Torno a ripeterlo: l’economia è una cosa seria. Come la Legge, con la elle maiuscola, non ammette ignoranza. Ammette il rischio, questo è ovvio. Ma solo quando questo è calcolato. Sebbene la fortuna possa giocare un ruolo, è pur sempre marginale se alla guida dell’azienda si mettono persone raziocinanti. Perché quella dell’imprenditore è una partita in cui i non sapevo, non credevo, non pensavo non sono ammessi. Parafrasando un personaggio di fantasia del cinema a me caro, il verdognolo Yoda, di Guerre Stellari, “fare o non fare, non c’è provare”. E quando si vuole fare, bisogna avere dalla propria tutti i sacri crismi della situazione. Tutto ciò che, com’è mancato a quei due giovani imprenditori in erba, era pressoché inesistente nella concezione che i due Li, approdati e fuoriusciti dal Milan, hanno dell’economia. Due che al mio paese verrebbero bollati con il termine offensivo di poveri arricchiti. Termine che, dalle mie parti, può tradursi in due modi, entrambi assai pessimi: 

    • Essere estremamente taccagni, perché si è nati in povertà e si ha paura di ritornarci
    • Essere talmente inetti con il denaro, da bruciare miliardi in meno di un secondo

Avere molti soldi a propria disposizione, non significa essere in grado di gestire un impero finanziario. Tutt’altro. Significa avere enormi responsabilità, perché il denaro è come benzina. Più ce n’è, più una semplice scintilla può bruciarne a ettolitri in pochi istanti. E quando si è così, si è pericolosi economicamente e socialmente parlando. Gazidis non mente quando dice che il Milan stava per finire in serie D. Per comprenderlo, basterebbe confrontare i bilanci dell’ultima epoca Berlusconi e i primi (nonché unici) dell’era Li. Sebbene entrambi in rosso, la variazione in negativo portata dalla gestione cinese è tremenda. Gestione che, proprio come dice quello che fu il n° 2 di tutta la faccenda, nacque appunto non sapendo. Non sapendo che il Milan era una barca piena di falle, che andava prima di tutto rappezzata. Non sapendo che nel calcio che conta, il denaro zampilla dalle casse, come sangue vivo da un’arteria aperta. Non sapendo che il Milan è un brand e una realtà sociale di estrema importanza, prima che un business. Non sapendo che l’economia, come il calcio, è una cosa seria, fatta da e per persone serie, o almeno così dovrebbe essere.

* * * * *

◆ **Compito assegnato**
Che cosa afferma Gazidis riguardo al Milan, secondo il documento sulla gestione della società? I dati costituiscono materiale distinto dal documento.

◆ **Estratto dei dati**
* * * * *

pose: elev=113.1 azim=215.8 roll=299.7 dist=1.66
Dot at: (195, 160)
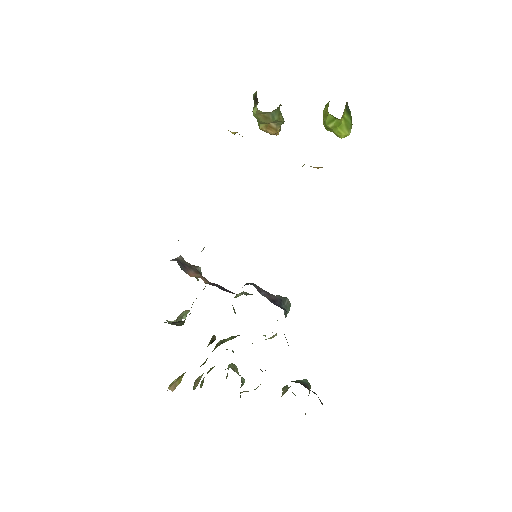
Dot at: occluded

* * * * *

◆ **Soluzione scritta**
Che il Milan stava per finire in serie D.